Ariel Sharon was not the only winner in the Likud Central Committee last night. Healthy logic, which, at the last minute, prevented the party in power from decapitating itself, also won, along with the desire to rule, and the interests of party branch heads who want to be elected to the next Knesset. The inoperative microphone won, and so did the theory of "never before:" Never before has a prime minister been ousted by his own party.
On the way, without noticing, the Likud became a more pragmatic, more moderate party, more connected to the desires of most of its voters.
The central committee, with all of its thuggery and raucousness, decided not to oust the prime minister, and not to bring forward the primaries just because somebody felt like doing so. The primaries, for now, remain scheduled for their original date - October-November 2006, or June 2006, at the very earliest.
As for the prime minister himself, if he was pleased yesterday, it was only because Benjamin Netanyahu was humiliated. Sharon knows full well that last night's victory does not remove the roadblocks from his path in the Likud. It is still a party in strife; it is hard to imagine Sharon and Uzi Landau, Tzipi Livni and Reuven Rivlin, Ehud Olmert and Yisrael Katz, moving ahead together.
The loss is entirely Netanyahu's. None of Sharon's "crimes" - the disengagement, the spit in the face of the rank-and-file after the referendum, ignoring the central committee, Omri's damage, and his threats to leave the party - helped Netanyahu to win.
Anyone else would have announced his departure. But not Netanyahu. He estimates his chances in the primaries as better than Sharon's, although he concedes that failure brings failure and success brings success.
In the coming weeks, everyone will be looking toward the party members. If the worm there has also turned in Sharon's favor, it is not impossible that he will choose to stand once again against Bibi. For that to happen, Sharon has to be convinced that he has a solid chance of winning. A loss will send him back to Sycamore Ranch.
The result yesterday proves that many of Netanyahu's most ardent supporters voted against him this time because they did not find a logical reason to cut short the Likud's rule.
And another reason for last night's win: Even those who opposed disengagement and Sharon do not see Netanyahu as his successor.
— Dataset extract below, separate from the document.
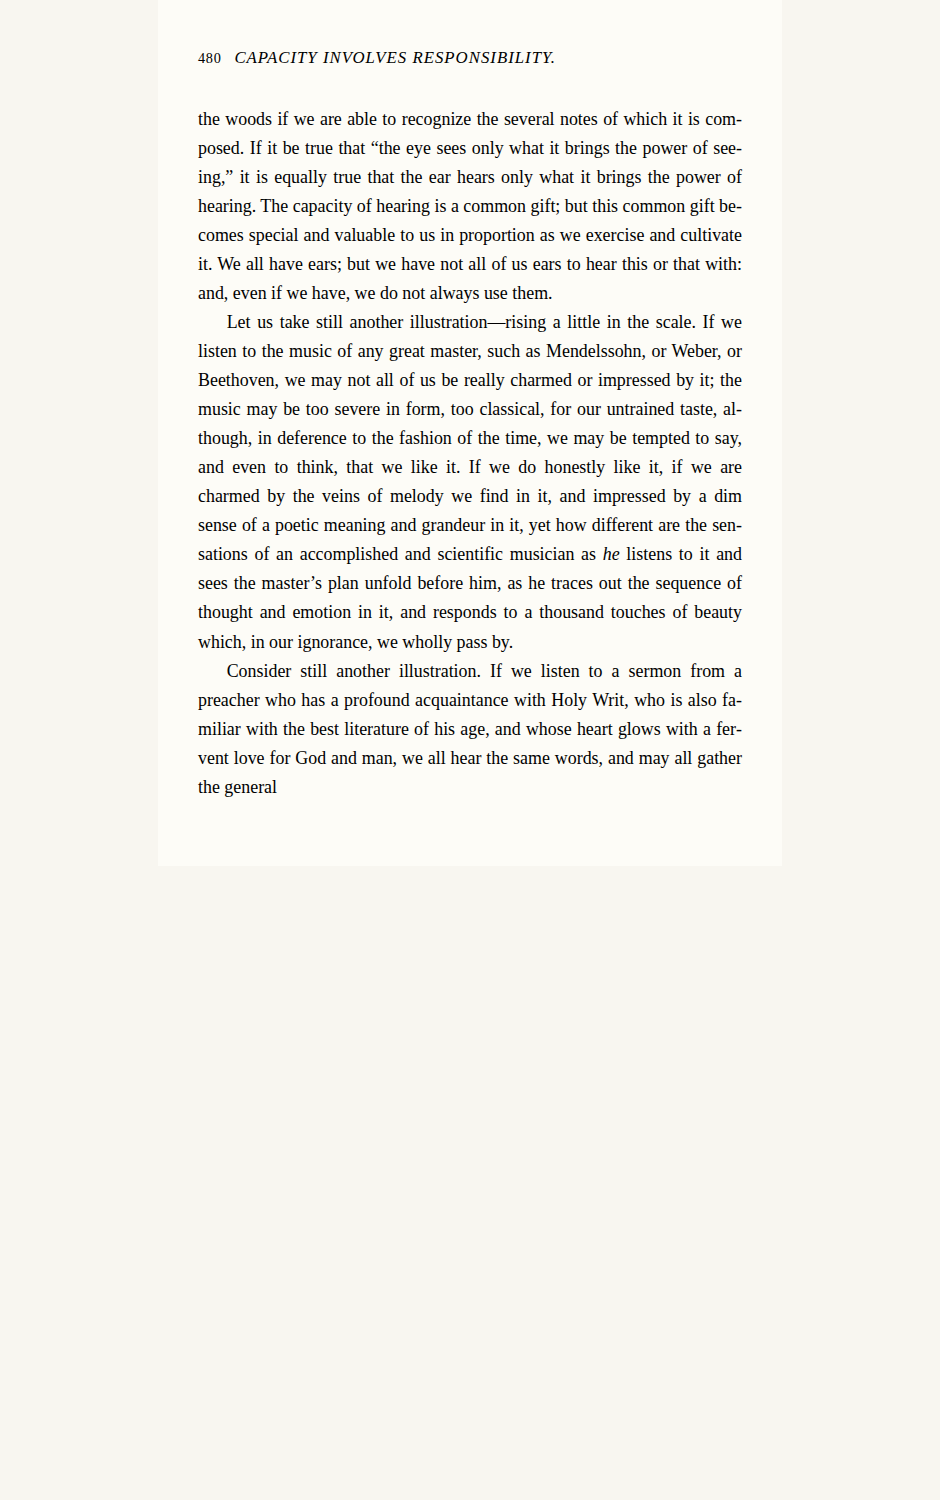480 CAPACITY INVOLVES RESPONSIBILITY.
the woods if we are able to recognize the several notes of which it is composed. If it be true that “the eye sees only what it brings the power of seeing,” it is equally true that the ear hears only what it brings the power of hearing. The capacity of hearing is a common gift; but this common gift becomes special and valuable to us in proportion as we exercise and cultivate it. We all have ears; but we have not all of us ears to hear this or that with: and, even if we have, we do not always use them.
Let us take still another illustration—rising a little in the scale. If we listen to the music of any great master, such as Mendelssohn, or Weber, or Beethoven, we may not all of us be really charmed or impressed by it; the music may be too severe in form, too classical, for our untrained taste, although, in deference to the fashion of the time, we may be tempted to say, and even to think, that we like it. If we do honestly like it, if we are charmed by the veins of melody we find in it, and impressed by a dim sense of a poetic meaning and grandeur in it, yet how different are the sensations of an accomplished and scientific musician as he listens to it and sees the master’s plan unfold before him, as he traces out the sequence of thought and emotion in it, and responds to a thousand touches of beauty which, in our ignorance, we wholly pass by.
Consider still another illustration. If we listen to a sermon from a preacher who has a profound acquaintance with Holy Writ, who is also familiar with the best literature of his age, and whose heart glows with a fervent love for God and man, we all hear the same words, and may all gather the general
They remember his humiliating loss to Ehud Barak, the bolting of the Likud princes, and the destruction of the party.
What will happen now? Netanyahu will certainly ask his advisor, Yehiel Leiter, politely but firmly, to leave. Leiter, a settler from Eli, is responsible for everything bad that has happened to Netanyahu in the past year.
The other three losers last night were Ministers Katz, Limor Livnat and Dan Naveh. In a proper government, the three would resign the day after they supported the ousting of the prime minister under whom they serve. But don't worry, they will not resign. Naveh will disappear, Katz will explain that the majority rules, and Livnat will take the interviewer to task for asking why she has not resigned.
And what of the winners - Sharon and his camp, Olmert, Livni, Gideon Ezra and Abraham Hirchson? The big winner is Silvan Shalom, who worked with all his might for Sharon, along with Tzachi Hanegbi. With such close results, it is clear that without these darlings of the central committee, Sharon would not have had his victory.